And finally, I also had a skype with my trading mentor/coach Paul Wallace today – we have not had a skype since early December, at which point I was pretty much down and defeated (here’s that day’s blog post if you feel so inclined). Today’s talk was somewhat more upbeat, and here’s a quick summary of what we talked:
George’s road map to ‘trading euphoria’ – I talked Paul through my plans – getting psychology and tested/proven profitable trading strategy in place, and coupling that with my understanding of risk & money management and other operational components – Paul viewed this through his paradigm of the 4 M’s (markets, method, money management, and myself) and agreed that I am heading the right direction.
Statistics and Expectancy – Paul wanted to look at my win rates and average RR ratio (50%/40%/10% and 1.2-1.3 ish) – he pointed out that in the long-run, trading off the 5M charts, it’s unlikely that I will make a huge improvement in the RR ratio beyond say 1.5 or 1.6 (coincidentally, he also seemed to think that getting out of the entire positions at T1 seemed quite sensible especially when considering the 80minute increase in average duration).
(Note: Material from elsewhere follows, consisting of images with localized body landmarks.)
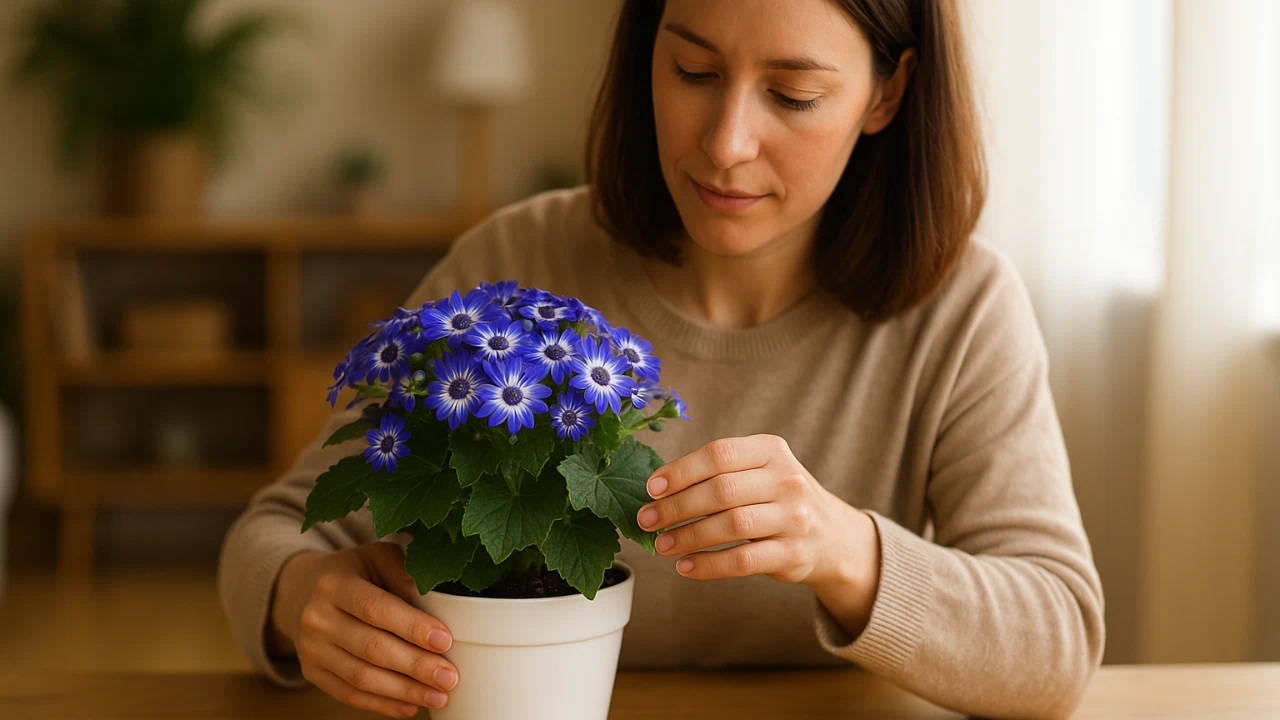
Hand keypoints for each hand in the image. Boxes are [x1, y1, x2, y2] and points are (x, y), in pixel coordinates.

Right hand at [269, 542, 458, 717]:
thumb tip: (431, 596)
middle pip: (371, 648)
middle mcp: (317, 618)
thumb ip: (402, 571)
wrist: (303, 591)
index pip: (375, 609)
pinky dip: (382, 704)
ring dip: (404, 690)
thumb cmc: (353, 572)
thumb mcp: (375, 557)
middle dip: (415, 666)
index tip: (445, 641)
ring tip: (439, 696)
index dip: (412, 627)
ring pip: (361, 677)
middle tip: (450, 677)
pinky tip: (411, 706)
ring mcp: (311, 649)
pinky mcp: (312, 672)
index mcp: (334, 584)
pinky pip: (349, 695)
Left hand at [636, 435, 879, 624]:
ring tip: (662, 545)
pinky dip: (709, 564)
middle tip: (647, 520)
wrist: (831, 536)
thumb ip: (718, 472)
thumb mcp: (758, 471)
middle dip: (677, 506)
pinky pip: (743, 560)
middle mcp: (787, 479)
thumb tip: (657, 489)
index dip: (681, 470)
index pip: (719, 454)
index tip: (652, 488)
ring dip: (689, 536)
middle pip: (721, 490)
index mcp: (771, 450)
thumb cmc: (776, 498)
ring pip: (731, 525)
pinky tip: (686, 566)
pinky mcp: (793, 553)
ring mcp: (794, 517)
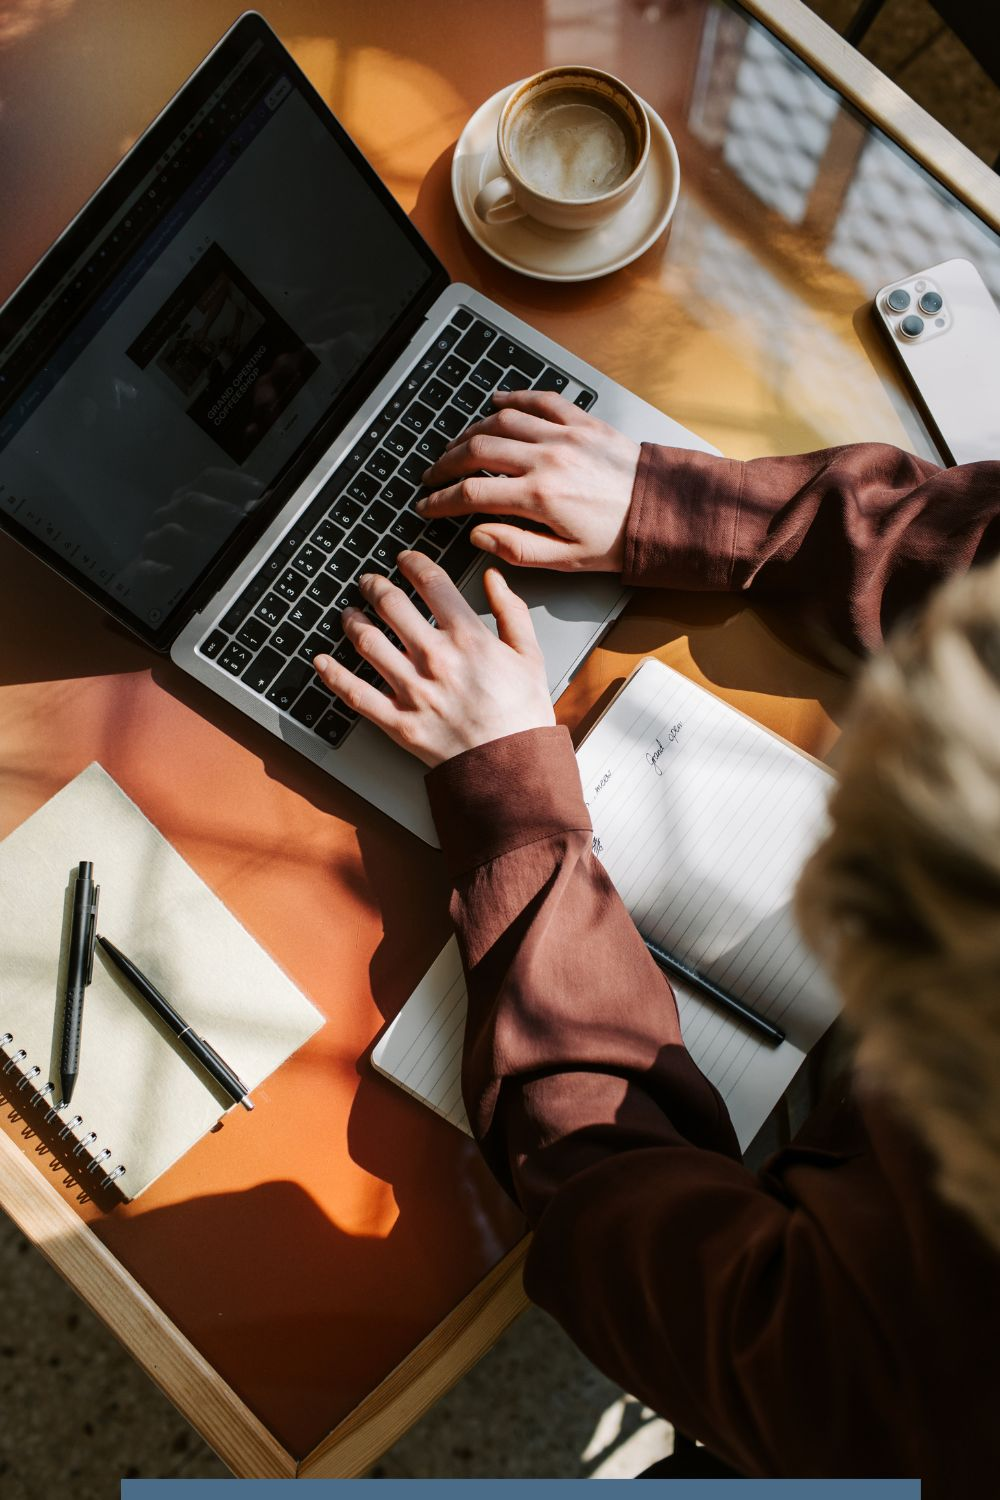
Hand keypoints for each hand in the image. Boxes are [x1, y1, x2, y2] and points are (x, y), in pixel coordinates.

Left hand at [312, 550, 554, 767]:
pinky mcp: (398, 722)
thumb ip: (512, 612)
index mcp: (468, 638)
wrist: (513, 768)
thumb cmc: (523, 715)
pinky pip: (355, 694)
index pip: (431, 583)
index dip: (412, 563)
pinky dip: (333, 675)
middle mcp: (435, 658)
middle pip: (391, 605)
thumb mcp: (530, 656)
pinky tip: (321, 662)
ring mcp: (413, 690)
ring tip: (348, 614)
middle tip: (369, 582)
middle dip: (375, 586)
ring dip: (352, 621)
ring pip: (368, 642)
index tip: (404, 560)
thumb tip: (495, 579)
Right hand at [418, 390, 639, 571]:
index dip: (441, 500)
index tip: (427, 506)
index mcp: (539, 497)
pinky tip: (496, 402)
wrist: (662, 512)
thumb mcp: (564, 560)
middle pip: (477, 450)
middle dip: (445, 463)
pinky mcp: (583, 422)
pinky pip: (541, 399)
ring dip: (471, 431)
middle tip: (432, 476)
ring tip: (455, 446)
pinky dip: (514, 397)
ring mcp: (564, 434)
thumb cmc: (617, 539)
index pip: (471, 492)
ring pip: (501, 420)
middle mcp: (547, 459)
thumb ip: (515, 547)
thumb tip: (477, 533)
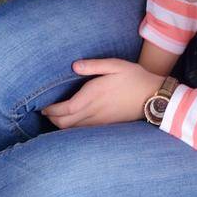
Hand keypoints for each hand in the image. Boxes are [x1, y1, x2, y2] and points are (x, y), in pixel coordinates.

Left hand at [43, 59, 163, 127]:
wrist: (152, 97)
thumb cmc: (134, 78)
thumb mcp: (116, 65)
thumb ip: (94, 66)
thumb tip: (74, 66)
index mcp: (94, 95)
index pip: (66, 109)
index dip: (52, 110)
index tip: (44, 107)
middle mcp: (94, 111)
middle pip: (65, 122)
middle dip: (52, 119)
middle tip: (46, 111)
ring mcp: (99, 121)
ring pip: (73, 129)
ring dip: (61, 124)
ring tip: (56, 116)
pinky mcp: (105, 125)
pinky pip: (82, 131)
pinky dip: (72, 128)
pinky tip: (72, 122)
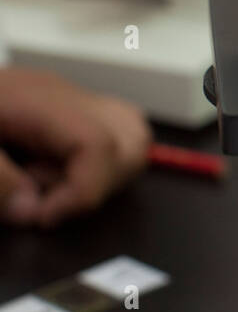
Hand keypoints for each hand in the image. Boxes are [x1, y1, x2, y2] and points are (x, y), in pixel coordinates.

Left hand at [0, 69, 150, 226]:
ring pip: (130, 133)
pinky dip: (95, 162)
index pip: (98, 144)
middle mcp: (60, 94)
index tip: (44, 216)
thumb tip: (33, 208)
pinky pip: (109, 131)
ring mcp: (67, 98)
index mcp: (34, 100)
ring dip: (105, 173)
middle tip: (50, 204)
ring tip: (55, 189)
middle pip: (129, 137)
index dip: (83, 192)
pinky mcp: (64, 108)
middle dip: (100, 184)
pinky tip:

However he thinks that the pivotal approach for improving the bottom line is to increase the win rate. And that in turn, can most likely be done simply by minimizing trading mistakes (also known as “trading badly“).
He suggested I keep a single spreadsheet with the charts of all my really bad trades – to remind me of how much bad trading really ends up costing me. I explained that my mistake has decreased really significantly in the last few months. He told me to continue improving, to always get better and more precise.
He agreed with my idea that adding 1-2 instruments in the future would be another way to increase total returns.
Friday Night Trading – he told me off for doing that. Fridays after 3pm GMT tend to be dead – so why trade? Why not try the Friday Night Skate instead?
Technical aspects – in reviewing my Cable and Oil trades from Monday, Paul pointed out that his so-called ‘domino candles’ are good for showing signs of strength and weakness in the market (i.e. the market is giving you extra information, extra reading)
He also pointed to the fast EMA’s (10 and 20) as a way of using them as providing dynamic support, as shown here on Monday’s Cable trade. Will that help me to trade better? Possibly.